Once upon a time I was afraid of swimming alone.
Not because I feared drowning, though given my swimming expertise, it should have been. My fear stems from an intrepid dislike of what lurks in and around pools and this includes frogs and goggas (which are any small, buzzing and clingy insect).
I grew up in a proverbial one horse town. I say proverbial because there were, to be honest, a lot more horses than humans in the area but, my point is it was a tiny town with arctic winters and the few days of summer were spent splashing in the river. I’m excellent at that. Although there were swimming lessons at primary school and compulsory galas at high school somehow I never managed anything more than a well below par, arse-sinking, arms-flapping-manically backstroke. The good news is that I can float. Why I have no fears of drowning is incomprehensible to me, but that’s the
way brains work ... or don’t.
Instead I shudder when contemplating the crawling, buzzing bugs and their amphibian friends.
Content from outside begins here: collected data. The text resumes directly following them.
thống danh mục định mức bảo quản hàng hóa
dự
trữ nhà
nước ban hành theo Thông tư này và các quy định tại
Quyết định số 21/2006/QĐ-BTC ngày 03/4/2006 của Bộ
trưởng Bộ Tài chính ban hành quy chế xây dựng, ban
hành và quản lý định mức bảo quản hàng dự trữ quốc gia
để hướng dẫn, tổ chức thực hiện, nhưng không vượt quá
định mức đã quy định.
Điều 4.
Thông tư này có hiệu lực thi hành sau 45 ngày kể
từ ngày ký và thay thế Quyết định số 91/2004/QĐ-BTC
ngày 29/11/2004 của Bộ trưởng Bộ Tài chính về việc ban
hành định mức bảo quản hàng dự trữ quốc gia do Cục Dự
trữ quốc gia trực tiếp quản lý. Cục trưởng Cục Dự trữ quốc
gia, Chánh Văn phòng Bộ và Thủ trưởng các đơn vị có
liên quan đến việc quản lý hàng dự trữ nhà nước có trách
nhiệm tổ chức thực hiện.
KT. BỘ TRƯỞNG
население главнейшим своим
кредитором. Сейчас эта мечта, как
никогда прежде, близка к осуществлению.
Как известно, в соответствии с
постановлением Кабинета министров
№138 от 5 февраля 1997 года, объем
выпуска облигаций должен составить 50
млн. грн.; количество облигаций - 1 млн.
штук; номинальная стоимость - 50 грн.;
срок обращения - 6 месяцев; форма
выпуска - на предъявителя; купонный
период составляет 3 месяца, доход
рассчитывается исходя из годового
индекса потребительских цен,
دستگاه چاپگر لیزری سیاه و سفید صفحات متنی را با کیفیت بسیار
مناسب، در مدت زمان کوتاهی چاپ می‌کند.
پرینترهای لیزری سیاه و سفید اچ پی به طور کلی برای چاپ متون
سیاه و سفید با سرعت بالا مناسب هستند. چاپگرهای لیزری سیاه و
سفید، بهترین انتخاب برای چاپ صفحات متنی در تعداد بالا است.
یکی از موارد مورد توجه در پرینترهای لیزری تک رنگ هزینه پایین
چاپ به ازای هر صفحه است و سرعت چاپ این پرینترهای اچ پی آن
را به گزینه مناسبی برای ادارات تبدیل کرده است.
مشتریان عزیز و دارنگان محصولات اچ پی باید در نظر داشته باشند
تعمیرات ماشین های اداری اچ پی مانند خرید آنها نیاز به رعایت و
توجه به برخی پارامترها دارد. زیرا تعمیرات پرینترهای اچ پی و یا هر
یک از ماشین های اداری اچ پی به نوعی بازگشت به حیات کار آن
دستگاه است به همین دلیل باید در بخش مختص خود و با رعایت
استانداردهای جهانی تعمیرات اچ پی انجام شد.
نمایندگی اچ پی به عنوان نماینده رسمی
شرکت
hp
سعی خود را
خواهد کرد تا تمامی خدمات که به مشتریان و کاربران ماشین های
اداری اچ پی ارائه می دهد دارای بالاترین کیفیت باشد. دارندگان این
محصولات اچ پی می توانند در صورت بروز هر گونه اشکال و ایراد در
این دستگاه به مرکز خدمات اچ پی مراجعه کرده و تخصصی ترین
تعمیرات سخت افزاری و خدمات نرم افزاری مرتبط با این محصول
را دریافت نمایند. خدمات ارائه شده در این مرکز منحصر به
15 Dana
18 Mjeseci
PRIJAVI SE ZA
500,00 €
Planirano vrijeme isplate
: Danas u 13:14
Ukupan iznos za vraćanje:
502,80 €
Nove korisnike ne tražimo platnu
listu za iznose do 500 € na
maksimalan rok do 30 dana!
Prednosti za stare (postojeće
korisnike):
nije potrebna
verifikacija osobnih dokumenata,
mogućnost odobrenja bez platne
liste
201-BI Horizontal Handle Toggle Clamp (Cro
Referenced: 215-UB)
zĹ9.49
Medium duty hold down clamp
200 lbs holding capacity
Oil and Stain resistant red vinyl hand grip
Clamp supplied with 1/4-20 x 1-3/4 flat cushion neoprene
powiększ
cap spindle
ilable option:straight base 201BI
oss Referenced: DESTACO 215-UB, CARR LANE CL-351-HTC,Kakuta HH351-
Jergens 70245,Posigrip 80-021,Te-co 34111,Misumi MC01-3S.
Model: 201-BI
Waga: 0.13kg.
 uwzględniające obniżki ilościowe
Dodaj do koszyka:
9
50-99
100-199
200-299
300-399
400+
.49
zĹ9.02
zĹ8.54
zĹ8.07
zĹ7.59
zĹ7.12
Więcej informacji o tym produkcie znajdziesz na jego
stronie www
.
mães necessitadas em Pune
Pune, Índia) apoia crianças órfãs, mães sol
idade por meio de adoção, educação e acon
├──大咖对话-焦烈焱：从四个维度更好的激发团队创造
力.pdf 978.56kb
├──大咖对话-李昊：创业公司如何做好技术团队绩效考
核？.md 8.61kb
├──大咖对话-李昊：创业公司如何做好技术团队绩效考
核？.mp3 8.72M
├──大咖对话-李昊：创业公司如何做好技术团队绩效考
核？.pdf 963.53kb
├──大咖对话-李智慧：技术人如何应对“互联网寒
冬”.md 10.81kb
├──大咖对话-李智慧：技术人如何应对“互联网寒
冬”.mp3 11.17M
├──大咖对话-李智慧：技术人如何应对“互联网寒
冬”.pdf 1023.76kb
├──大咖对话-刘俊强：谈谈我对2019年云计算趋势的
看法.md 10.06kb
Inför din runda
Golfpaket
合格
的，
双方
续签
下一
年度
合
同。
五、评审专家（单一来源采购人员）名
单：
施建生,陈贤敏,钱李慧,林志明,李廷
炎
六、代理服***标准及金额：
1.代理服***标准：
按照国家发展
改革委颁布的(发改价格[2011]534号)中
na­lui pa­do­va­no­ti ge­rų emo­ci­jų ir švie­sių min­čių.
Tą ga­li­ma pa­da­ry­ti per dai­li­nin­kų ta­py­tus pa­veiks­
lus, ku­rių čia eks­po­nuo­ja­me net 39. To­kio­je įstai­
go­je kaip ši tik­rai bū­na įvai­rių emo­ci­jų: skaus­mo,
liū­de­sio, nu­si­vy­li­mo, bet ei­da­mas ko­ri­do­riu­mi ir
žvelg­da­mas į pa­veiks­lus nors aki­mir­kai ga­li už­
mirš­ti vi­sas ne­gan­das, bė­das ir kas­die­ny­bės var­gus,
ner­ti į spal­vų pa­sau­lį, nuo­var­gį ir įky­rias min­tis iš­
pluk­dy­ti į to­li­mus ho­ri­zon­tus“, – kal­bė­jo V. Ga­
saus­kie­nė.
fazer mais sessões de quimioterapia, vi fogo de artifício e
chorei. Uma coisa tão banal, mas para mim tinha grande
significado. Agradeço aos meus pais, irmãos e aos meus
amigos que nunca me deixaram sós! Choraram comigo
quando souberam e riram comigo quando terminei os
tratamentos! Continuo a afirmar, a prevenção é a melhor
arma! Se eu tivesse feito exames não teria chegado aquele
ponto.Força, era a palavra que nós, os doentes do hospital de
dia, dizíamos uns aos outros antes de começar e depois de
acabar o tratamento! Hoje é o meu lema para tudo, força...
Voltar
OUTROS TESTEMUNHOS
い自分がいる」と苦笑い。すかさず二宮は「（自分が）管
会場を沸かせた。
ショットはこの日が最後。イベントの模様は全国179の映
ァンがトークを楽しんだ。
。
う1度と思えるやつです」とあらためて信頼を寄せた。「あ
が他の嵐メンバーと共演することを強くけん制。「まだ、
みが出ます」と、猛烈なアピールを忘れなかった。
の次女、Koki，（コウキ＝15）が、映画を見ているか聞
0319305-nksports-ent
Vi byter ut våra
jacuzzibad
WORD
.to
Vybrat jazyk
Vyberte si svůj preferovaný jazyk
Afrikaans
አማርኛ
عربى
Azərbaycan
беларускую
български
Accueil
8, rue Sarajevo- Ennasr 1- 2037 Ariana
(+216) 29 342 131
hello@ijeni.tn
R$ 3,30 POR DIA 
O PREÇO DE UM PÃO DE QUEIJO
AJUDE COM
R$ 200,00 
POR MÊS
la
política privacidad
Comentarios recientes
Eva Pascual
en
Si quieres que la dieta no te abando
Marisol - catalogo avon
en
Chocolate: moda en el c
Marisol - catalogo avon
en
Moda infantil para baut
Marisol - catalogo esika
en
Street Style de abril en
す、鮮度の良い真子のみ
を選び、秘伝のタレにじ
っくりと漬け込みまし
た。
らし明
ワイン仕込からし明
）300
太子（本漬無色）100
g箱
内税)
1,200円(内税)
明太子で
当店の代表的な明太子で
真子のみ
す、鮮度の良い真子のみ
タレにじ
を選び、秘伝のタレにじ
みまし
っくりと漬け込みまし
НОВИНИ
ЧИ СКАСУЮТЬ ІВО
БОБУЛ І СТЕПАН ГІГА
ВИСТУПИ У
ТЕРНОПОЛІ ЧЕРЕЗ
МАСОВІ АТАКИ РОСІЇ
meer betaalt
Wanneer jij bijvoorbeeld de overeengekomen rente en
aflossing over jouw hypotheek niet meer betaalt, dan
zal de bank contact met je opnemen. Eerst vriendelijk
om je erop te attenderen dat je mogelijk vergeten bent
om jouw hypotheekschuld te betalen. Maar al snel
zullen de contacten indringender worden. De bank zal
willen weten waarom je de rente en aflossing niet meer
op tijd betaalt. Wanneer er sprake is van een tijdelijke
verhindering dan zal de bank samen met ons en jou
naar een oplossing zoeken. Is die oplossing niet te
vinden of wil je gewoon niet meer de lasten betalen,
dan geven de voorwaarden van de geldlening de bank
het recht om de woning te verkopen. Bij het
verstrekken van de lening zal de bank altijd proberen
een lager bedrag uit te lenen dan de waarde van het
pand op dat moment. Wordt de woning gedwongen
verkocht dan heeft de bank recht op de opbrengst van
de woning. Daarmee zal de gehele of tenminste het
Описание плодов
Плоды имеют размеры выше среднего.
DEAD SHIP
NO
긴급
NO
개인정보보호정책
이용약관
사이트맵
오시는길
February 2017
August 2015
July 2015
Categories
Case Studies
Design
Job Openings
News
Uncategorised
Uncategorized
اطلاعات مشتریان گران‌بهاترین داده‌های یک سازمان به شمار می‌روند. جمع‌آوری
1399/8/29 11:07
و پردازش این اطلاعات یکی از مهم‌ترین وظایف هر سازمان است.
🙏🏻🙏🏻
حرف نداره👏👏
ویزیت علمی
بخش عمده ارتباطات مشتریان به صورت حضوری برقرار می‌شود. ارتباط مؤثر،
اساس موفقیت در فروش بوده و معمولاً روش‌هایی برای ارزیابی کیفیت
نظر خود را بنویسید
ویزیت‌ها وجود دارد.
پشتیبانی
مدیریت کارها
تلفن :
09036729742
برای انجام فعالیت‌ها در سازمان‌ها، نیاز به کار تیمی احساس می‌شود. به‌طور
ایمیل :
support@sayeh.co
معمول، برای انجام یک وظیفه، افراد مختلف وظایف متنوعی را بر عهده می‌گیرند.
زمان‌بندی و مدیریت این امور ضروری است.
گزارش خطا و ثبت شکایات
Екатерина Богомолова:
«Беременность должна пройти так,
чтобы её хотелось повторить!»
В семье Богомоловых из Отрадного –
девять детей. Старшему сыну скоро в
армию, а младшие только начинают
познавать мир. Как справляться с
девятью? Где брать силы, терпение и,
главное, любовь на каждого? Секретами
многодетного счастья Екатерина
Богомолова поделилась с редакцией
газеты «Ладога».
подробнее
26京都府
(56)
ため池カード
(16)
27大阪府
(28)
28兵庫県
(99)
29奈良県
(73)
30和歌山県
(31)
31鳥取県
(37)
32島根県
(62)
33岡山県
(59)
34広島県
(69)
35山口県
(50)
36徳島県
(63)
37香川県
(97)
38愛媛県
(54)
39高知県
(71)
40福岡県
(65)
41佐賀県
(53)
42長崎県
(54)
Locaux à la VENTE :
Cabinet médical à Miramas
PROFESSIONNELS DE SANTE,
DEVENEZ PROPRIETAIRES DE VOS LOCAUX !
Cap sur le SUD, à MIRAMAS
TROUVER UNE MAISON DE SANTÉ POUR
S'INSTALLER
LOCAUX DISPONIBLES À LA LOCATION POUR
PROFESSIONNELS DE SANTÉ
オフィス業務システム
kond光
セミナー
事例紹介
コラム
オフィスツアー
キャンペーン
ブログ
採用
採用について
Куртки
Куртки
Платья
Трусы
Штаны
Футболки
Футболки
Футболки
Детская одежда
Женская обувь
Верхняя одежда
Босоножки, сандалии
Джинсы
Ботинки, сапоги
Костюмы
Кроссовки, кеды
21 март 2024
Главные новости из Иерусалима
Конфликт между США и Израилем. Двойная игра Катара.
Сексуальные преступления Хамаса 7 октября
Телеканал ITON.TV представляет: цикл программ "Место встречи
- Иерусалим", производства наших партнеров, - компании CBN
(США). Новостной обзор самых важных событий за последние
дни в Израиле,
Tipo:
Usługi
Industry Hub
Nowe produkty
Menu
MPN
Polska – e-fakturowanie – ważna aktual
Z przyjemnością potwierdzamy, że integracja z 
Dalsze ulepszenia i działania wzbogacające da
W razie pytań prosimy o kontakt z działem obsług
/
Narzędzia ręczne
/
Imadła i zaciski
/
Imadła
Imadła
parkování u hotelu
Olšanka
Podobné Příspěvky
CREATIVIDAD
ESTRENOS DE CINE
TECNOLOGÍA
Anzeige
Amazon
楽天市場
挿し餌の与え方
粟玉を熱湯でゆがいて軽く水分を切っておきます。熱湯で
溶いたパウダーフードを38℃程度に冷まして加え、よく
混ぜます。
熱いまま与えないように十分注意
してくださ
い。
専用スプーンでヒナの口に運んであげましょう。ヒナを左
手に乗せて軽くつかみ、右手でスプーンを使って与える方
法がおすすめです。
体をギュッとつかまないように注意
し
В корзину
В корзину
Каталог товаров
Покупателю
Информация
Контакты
Damp frogs that leap like baby dinosaurs into the water, flapping tsetse fly like creatures that get
caught in my hair and those crunchy black beetles that like to cling to your bathing suit. Ooh noo!
Now don’t get me wrong. I’m not one of those wimpy girls that screams at the sight of a bug. I’m rather handy at sweeping frogs off the veranda, shooing things out of the house with a newspaper and even, sorry to my Zen friends, slapping my shoe over a lurking, creep-crawling potential hazard. The problem arises when I’m in the pool because then I’m defenceless, no broom, no shoe and no oomph for the high speed escape.
What the presence of another person at the poolside would accomplish, I’ve got no idea, but Gran always said a fear shared is a fear halved. Or was that a worry. I don’t know. It doesn’t matter. It just makes me feel better.
So, yes, I’m that weird woman that walks around the poolside several times checking the corners and the filters before getting into the water.
Then there was a breakthrough ...
On a sweltering humid afternoon when glowing in drips (because nice girls don’t sweat) I dashed to the pool and leapt in before any melting could occur. One leap. So simple. As I swam up and down to rid myself of some chocolate overindulging guilt, I realised that I was maturing, maybe even becoming sophisticated. I clamoured out feeling proud of myself. This could be the year to conquer fears I thought settling down onto my towel and reaching for my book.
A movement in my peripheral vision made me whip my head towards the water. Something was shimmying across the pool. Perhaps the size of a pencil, with its head up as it wiggled through the water. I gaped then gasped then leapt to my feet, grabbed my towel and book and ran for the house as the little snake hoisted itself onto the top step of the pool.
This story, as you’ve probably realised, has no happily ever after because now instead of being afraid, I’m petrified of swimming alone.